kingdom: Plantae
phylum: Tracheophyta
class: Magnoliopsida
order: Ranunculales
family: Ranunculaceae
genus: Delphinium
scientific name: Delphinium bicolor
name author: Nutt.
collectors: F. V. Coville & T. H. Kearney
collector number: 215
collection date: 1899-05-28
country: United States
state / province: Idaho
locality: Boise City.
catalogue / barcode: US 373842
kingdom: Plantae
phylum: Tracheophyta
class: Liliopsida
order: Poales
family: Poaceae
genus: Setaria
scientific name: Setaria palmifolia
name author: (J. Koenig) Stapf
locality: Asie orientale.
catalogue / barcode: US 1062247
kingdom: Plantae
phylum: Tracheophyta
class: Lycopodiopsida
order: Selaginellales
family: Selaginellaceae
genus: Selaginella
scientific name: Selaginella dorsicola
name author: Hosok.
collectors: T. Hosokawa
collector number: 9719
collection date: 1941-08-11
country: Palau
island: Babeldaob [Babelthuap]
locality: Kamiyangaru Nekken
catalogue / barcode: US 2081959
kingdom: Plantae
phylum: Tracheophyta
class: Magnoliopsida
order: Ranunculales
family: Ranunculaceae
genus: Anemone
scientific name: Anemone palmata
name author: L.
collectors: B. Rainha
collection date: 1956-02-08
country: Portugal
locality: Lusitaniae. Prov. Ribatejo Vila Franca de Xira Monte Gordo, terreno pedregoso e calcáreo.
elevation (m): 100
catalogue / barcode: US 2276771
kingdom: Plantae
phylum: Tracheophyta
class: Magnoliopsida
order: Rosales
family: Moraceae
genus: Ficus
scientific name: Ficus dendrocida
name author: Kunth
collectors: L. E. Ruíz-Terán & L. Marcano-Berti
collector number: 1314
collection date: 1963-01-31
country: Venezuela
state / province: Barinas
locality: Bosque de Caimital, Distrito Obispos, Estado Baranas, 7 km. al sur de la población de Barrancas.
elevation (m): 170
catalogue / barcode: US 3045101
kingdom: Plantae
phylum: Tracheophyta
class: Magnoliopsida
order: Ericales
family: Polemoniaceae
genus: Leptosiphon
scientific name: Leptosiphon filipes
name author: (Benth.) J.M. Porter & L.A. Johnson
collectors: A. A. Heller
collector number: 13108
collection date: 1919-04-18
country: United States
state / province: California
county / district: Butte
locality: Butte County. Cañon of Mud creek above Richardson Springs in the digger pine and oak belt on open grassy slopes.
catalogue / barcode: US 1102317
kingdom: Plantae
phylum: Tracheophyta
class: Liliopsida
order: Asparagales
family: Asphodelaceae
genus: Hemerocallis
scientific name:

▶ [Directions] Update the listing by replacing each "locality" with "site", leaving everything else unchanged.

▶ [Final answer]
kingdom: Plantae
phylum: Tracheophyta
class: Magnoliopsida
order: Ranunculales
family: Ranunculaceae
genus: Delphinium
scientific name: Delphinium bicolor
name author: Nutt.
collectors: F. V. Coville & T. H. Kearney
collector number: 215
collection date: 1899-05-28
country: United States
state / province: Idaho
site: Boise City.
catalogue / barcode: US 373842
kingdom: Plantae
phylum: Tracheophyta
class: Liliopsida
order: Poales
family: Poaceae
genus: Setaria
scientific name: Setaria palmifolia
name author: (J. Koenig) Stapf
site: Asie orientale.
catalogue / barcode: US 1062247
kingdom: Plantae
phylum: Tracheophyta
class: Lycopodiopsida
order: Selaginellales
family: Selaginellaceae
genus: Selaginella
scientific name: Selaginella dorsicola
name author: Hosok.
collectors: T. Hosokawa
collector number: 9719
collection date: 1941-08-11
country: Palau
island: Babeldaob [Babelthuap]
site: Kamiyangaru Nekken
catalogue / barcode: US 2081959
kingdom: Plantae
phylum: Tracheophyta
class: Magnoliopsida
order: Ranunculales
family: Ranunculaceae
genus: Anemone
scientific name: Anemone palmata
name author: L.
collectors: B. Rainha
collection date: 1956-02-08
country: Portugal
site: Lusitaniae. Prov. Ribatejo Vila Franca de Xira Monte Gordo, terreno pedregoso e calcáreo.
elevation (m): 100
catalogue / barcode: US 2276771
kingdom: Plantae
phylum: Tracheophyta
class: Magnoliopsida
order: Rosales
family: Moraceae
genus: Ficus
scientific name: Ficus dendrocida
name author: Kunth
collectors: L. E. Ruíz-Terán & L. Marcano-Berti
collector number: 1314
collection date: 1963-01-31
country: Venezuela
state / province: Barinas
site: Bosque de Caimital, Distrito Obispos, Estado Baranas, 7 km. al sur de la población de Barrancas.
elevation (m): 170
catalogue / barcode: US 3045101
kingdom: Plantae
phylum: Tracheophyta
class: Magnoliopsida
order: Ericales
family: Polemoniaceae
genus: Leptosiphon
scientific name: Leptosiphon filipes
name author: (Benth.) J.M. Porter & L.A. Johnson
collectors: A. A. Heller
collector number: 13108
collection date: 1919-04-18
country: United States
state / province: California
county / district: Butte
site: Butte County. Cañon of Mud creek above Richardson Springs in the digger pine and oak belt on open grassy slopes.
catalogue / barcode: US 1102317
kingdom: Plantae
phylum: Tracheophyta
class: Liliopsida
order: Asparagales
family: Asphodelaceae
genus: Hemerocallis
scientific name:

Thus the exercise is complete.